A meatotomy is required if the size of the external urethral meatus is inferior to that considered normal according to the age of the patient.
The distal urethra missing in glanular hypospadias, usually without recurvatum, is well reconstructed with local flaps based on the meatus (eg, Santanelli procedure, Flip Flap, MAGPI [meatal advancement and glanuloplasty]), including preputium plasty at the same sitting (see Images 6-11).
In penile and penoscrotal types of malformation, resection of the chordee and reconstruction of the missing part of the urethra are performed with a single-stage procedure (eg, Duckett, Standoli, Scuderi, modified Koyanagi).
In some clinical situations (eg, perineal hypospadias, genital ambiguity, significant hypospadias with previous circumcision), more extensive operations are necessary, and the former multistage operations may be of occasional use.
Single stage procedure
- Place a traction suture through the glans and extend a coronal incision around the meatus (see Image 2, Image 3).
- Lift the penile skin, including the prepuce, and raise it in the plane between the Buck and dartos fascia.
- Deglove the meatus and penile urethra and separate them from the corpora cavernosa to the point that normal spongy tissue is detected. Excise the hypoplastic stenotic portion of the urethra.
- Perform an artificial erection with intracavernous injection of saline solution to assess the presence and degree of curvature (see Image 12, Image 13). Perform chordectomy and straightening of the penile shaft when needed.
- At this point, evaluate the actual urethral defect and begin the reconstruction. Harvest a peno-preputial skin flap, which may include both sides of the apron to increase its length, longitudinally along the penile vascular axis according to Scuderi and Koyanagi (Scuderi technique, see Image 14, Image 15). The preputial flap can also be raised transversally from the ventral surface (according to Duckett) or from the dorsal aspect of the apron (according to Standoli). Mobilize the flap with a large subcutaneous pedicle from the dartos fascia to ensure an appropriate vascularization (see Image 16, Image 17).
- In the Scuderi procedure, a buttonhole incision is performed bluntly into the pedicle (see Image 18, Image 19), and the flap is transposed ventrally by passing the penile body through the pedicle (see Image 20, Image 21).
- If raised according to Koyanagi, the skin flap is divided into two portions at the 12 o'clock position to form a Y-shape, whereas in the modified Koyanagi repair, a button-hole is made trough the pedicle.
- If raised according to Duckett or Standoli, ventrally transpose the flap by its rotation around the corpora cavernosa. To reduce the incidence of stenosis of the proximal urethral anastomosis, the preputial flap must be V shaped proximally and joined to a distal incision of 5 mm performed on the ventral wall of the urethra along its medial line.

• Exercise instructions
(a) In the hypospadias surgery text, duplicate the stretch from "- Lift the penile" through "shaft when needed.".
(b) According to the hypospadias surgery text, what is injected into the corpora cavernosa to create an artificial erection?
(c) Summarize the hypospadias surgery text in two sentences.
The records below the hypospadias surgery text come from a separate, unrelated source.

• Extracted records

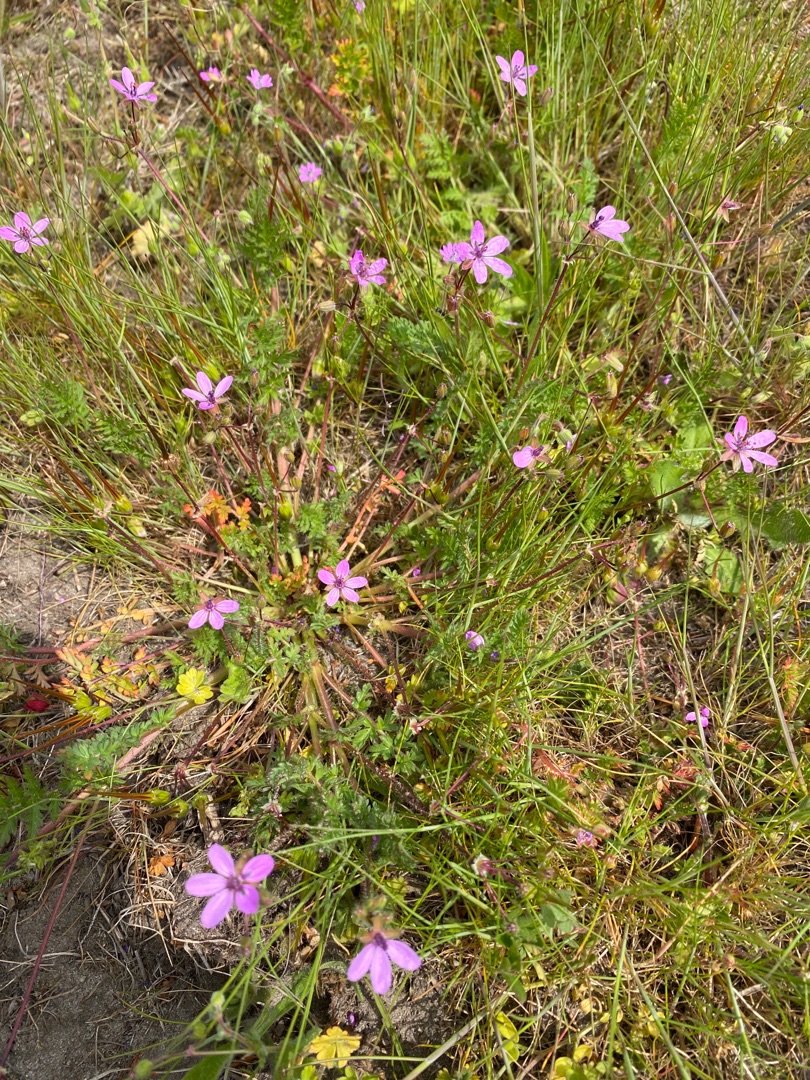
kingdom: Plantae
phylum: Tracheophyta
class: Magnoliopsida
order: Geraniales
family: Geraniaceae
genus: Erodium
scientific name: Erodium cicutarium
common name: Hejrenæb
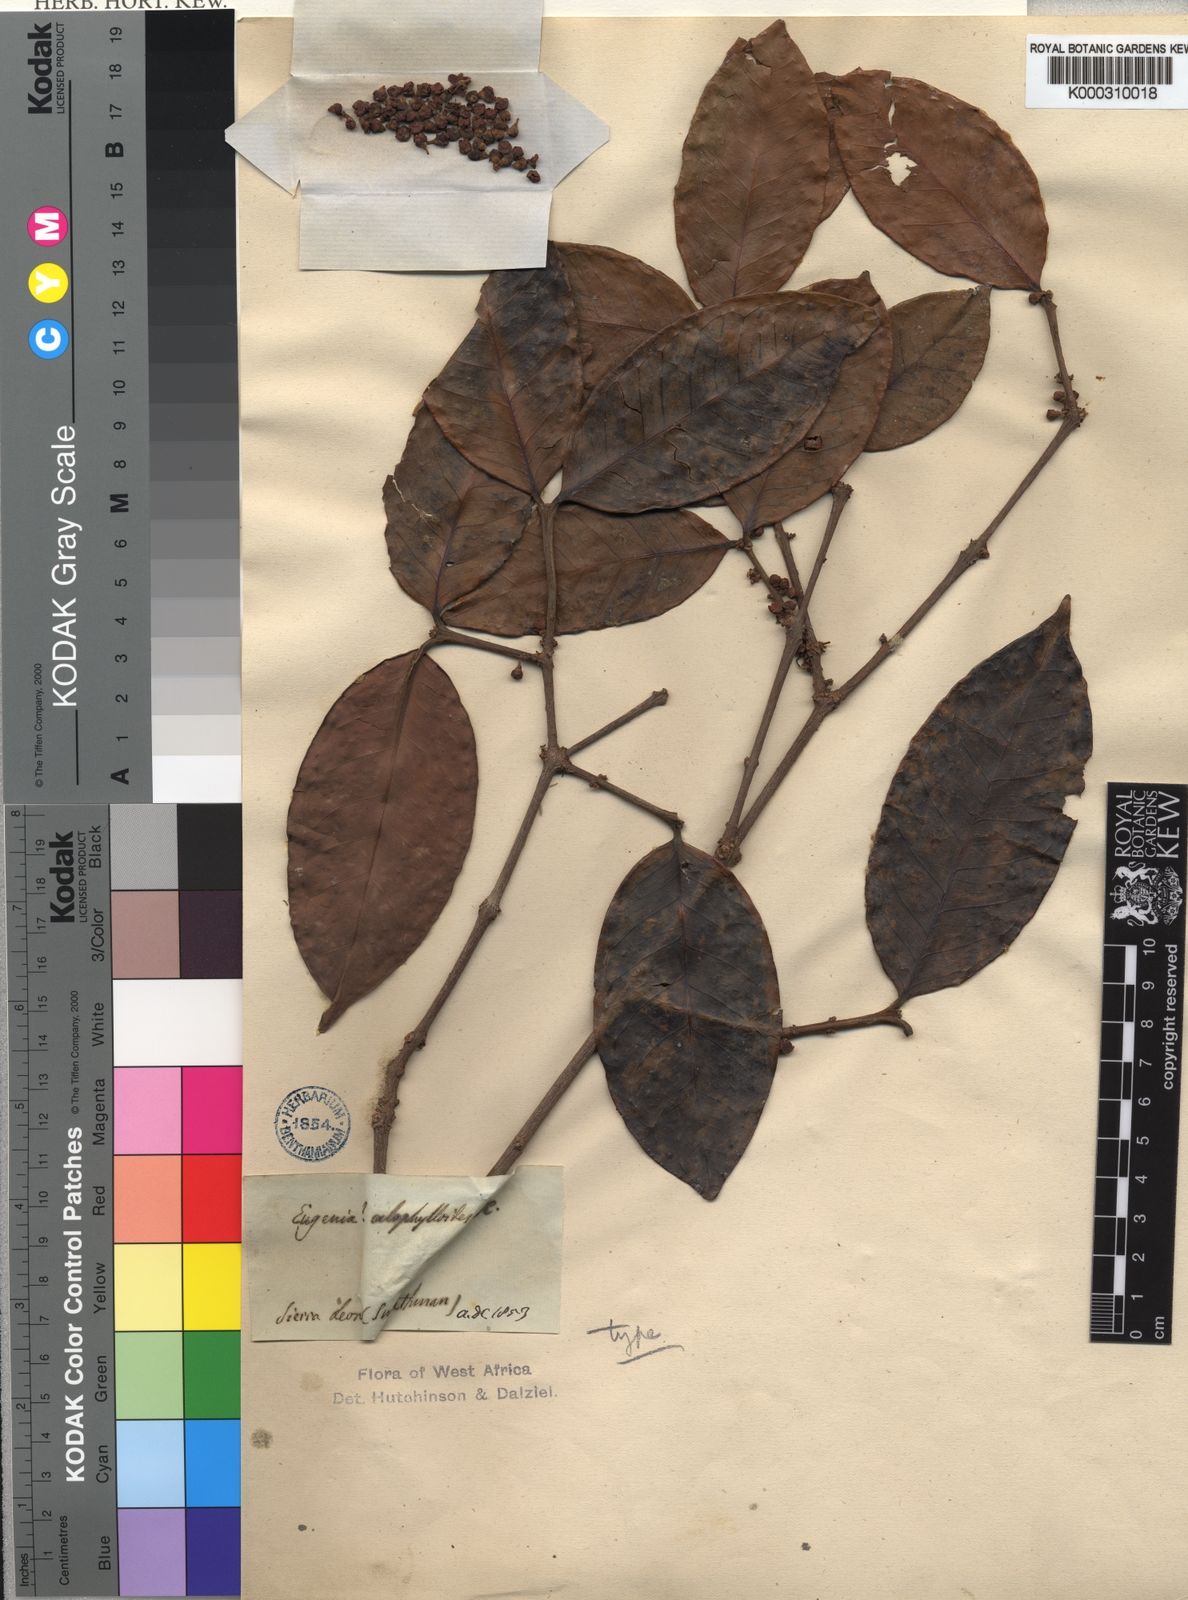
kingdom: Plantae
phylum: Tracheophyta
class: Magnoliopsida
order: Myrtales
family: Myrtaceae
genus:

• Outputs by task
(a)
- Lift the penile skin, including the prepuce, and raise it in the plane between the Buck and dartos fascia.
- Deglove the meatus and penile urethra and separate them from the corpora cavernosa to the point that normal spongy tissue is detected. Excise the hypoplastic stenotic portion of the urethra.
- Perform an artificial erection with intracavernous injection of saline solution to assess the presence and degree of curvature (see Image 12, Image 13). Perform chordectomy and straightening of the penile shaft when needed.

(b) Saline solution.

(c) A meatotomy is needed when the external urethral meatus is smaller than normal for the patient's age, glanular hypospadias is reconstructed with local flaps based on the meatus, and penile and penoscrotal types are treated with a single-stage procedure that resects the chordee and rebuilds the missing urethra. In that procedure the penile skin is lifted and the urethra degloved, curvature is assessed with an artificial erection and corrected, and a peno-preputial skin flap on a vascular pedicle is raised and transposed ventrally according to techniques such as those of Scuderi, Koyanagi, Duckett, or Standoli.